Next UN Secretary General  Selected

Next UN Secretary General Selected

Former Portuguese Prime Minister Antonio Guterres is set to become the next United Nations secretary-general, after the 15 Security Council members agreed to put his name forward to a formal vote.   Guterres, who was head of the UN’s refugee agency for 10 years until 2015, emerged as the Security Council’s runaway favorite after the latest in a series of straw polls on Wednesday.

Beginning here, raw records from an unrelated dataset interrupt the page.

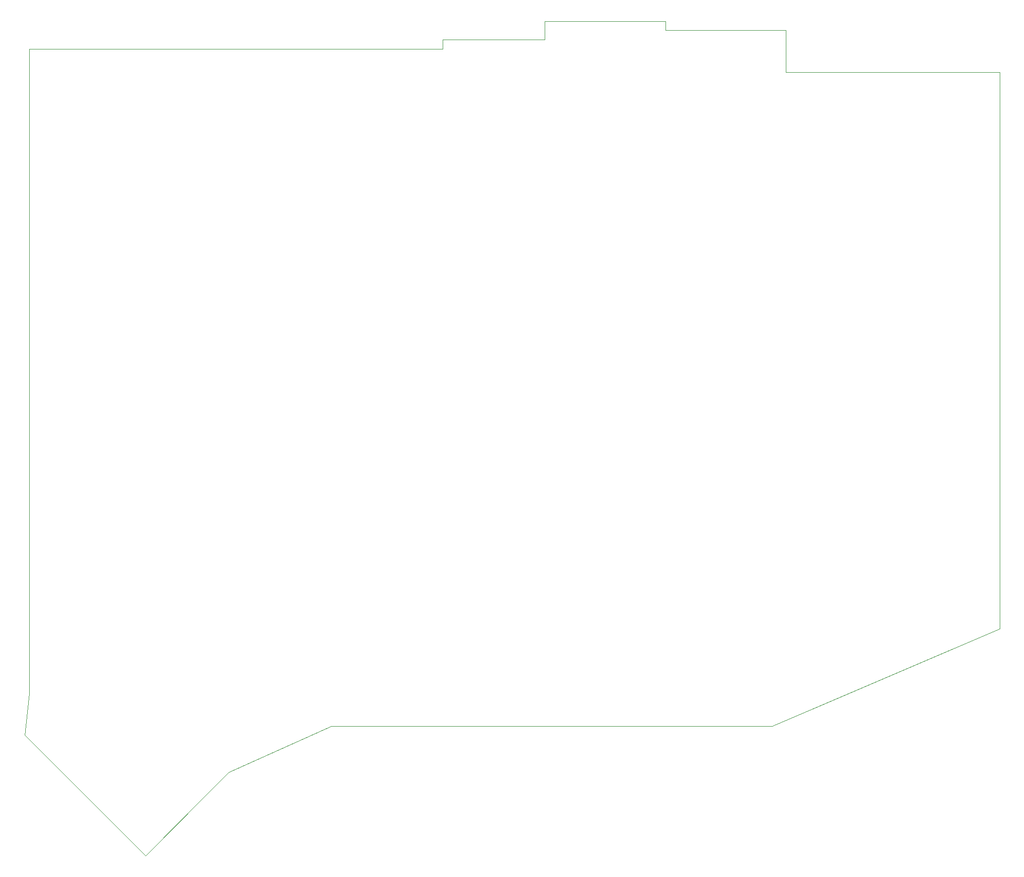
<source format=gbr>
%TF.GenerationSoftware,KiCad,Pcbnew,(6.0.1)*%
%TF.CreationDate,2022-02-14T18:22:42+08:00*%
%TF.ProjectId,Sofle_Extended,536f666c-655f-4457-9874-656e6465642e,rev?*%
%TF.SameCoordinates,Original*%
%TF.FileFunction,Profile,NP*%
%FSLAX46Y46*%
G04 Gerber Fmt 4.6, Leading zero omitted, Abs format (unit mm)*
G04 Created by KiCad (PCBNEW (6.0.1)) date 2022-02-14 18:22:42*
%MOMM*%
%LPD*%
G01*
G04 APERTURE LIST*
%TA.AperFunction,Profile*%
%ADD10C,0.100000*%
%TD*%
G04 APERTURE END LIST*
D10*
X95250000Y-160337500D02*
X112712500Y-152400000D01*
X227012500Y-40481250D02*
X190500000Y-40481250D01*
X91281250Y-164306250D02*
X95250000Y-160337500D01*
X112712500Y-152400000D02*
X188118750Y-152400000D01*
X61118750Y-146843750D02*
X60325000Y-153987500D01*
X80962500Y-174625000D02*
X91281250Y-164306250D01*
X190500000Y-33337500D02*
X169862500Y-33337500D01*
X169862500Y-31750000D02*
X149225000Y-31750000D01*
X149225000Y-31750000D02*
X149225000Y-34925000D01*
X227012500Y-135731250D02*
X227012500Y-40481250D01*
X95250000Y-36512500D02*
X61118750Y-36512500D01*
X131762500Y-36512500D02*
X131762500Y-34925000D01*
X95250000Y-36512500D02*
X131762500Y-36512500D01*
X188118750Y-152400000D02*
X227012500Y-135731250D01*
X60325000Y-153987500D02*
X80962500Y-174625000D01*
X61118750Y-36512500D02*
X61118750Y-146843750D01*
X149225000Y-34925000D02*
X131762500Y-34925000D01*
X190500000Y-40481250D02*
X190500000Y-33337500D01*
X169862500Y-33337500D02*
X169862500Y-31750000D01*
M02*

</source>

Vitaly Churkin, the Russian ambassador to the UN and current Security Council president, told reporters that Guterres would face a vote in the Security Council on Thursday(6) .   “Today, after our sixth straw poll we have a clear favorite, and his name is Antonio Guterres,” he said.   Sixth straw poll   The secretary-general of the UN is appointed in a two-stage process. A candidate is first recommended by the Security Council, and must then be approved by the 193-member General Assembly.   Thirteen candidates entered the race, necessitating a series of straw polls held by the Security Council to encourage a thinning of the field and to help to settle on a single candidate.   In every ballot, the 15 Security Council members assessed each candidate by voting either “encourage,”  ”discourage” or “no opinion”.
  In the latest vote, Guterres received 13 “encourage” votes, no “discourage” votes and two votes of “no opinion.”   The next closest candidates, Vuk Jeremic of Serbia and Miroslav Lajcak of the Slovak Republic, each received seven “encourage” votes and six “discourage” votes, while Bulgaria’s Irina Bokova received seven “encourage” votes and seven “discourage” votes.   Guterres, 67, will replace the incumbent secretary-general, South Korea’s Ban Ki-moon, whose second five-year term ends on December 31.   While there is technically no limit to the number of terms a secretary-general may serve, none has held office for more than two terms.   Former Portuguese PM   Guterres, a trained engineer who worked as an assistant professor before entering politics in 1974, led his country from 1995 to 2002 as head of the Socialist Party.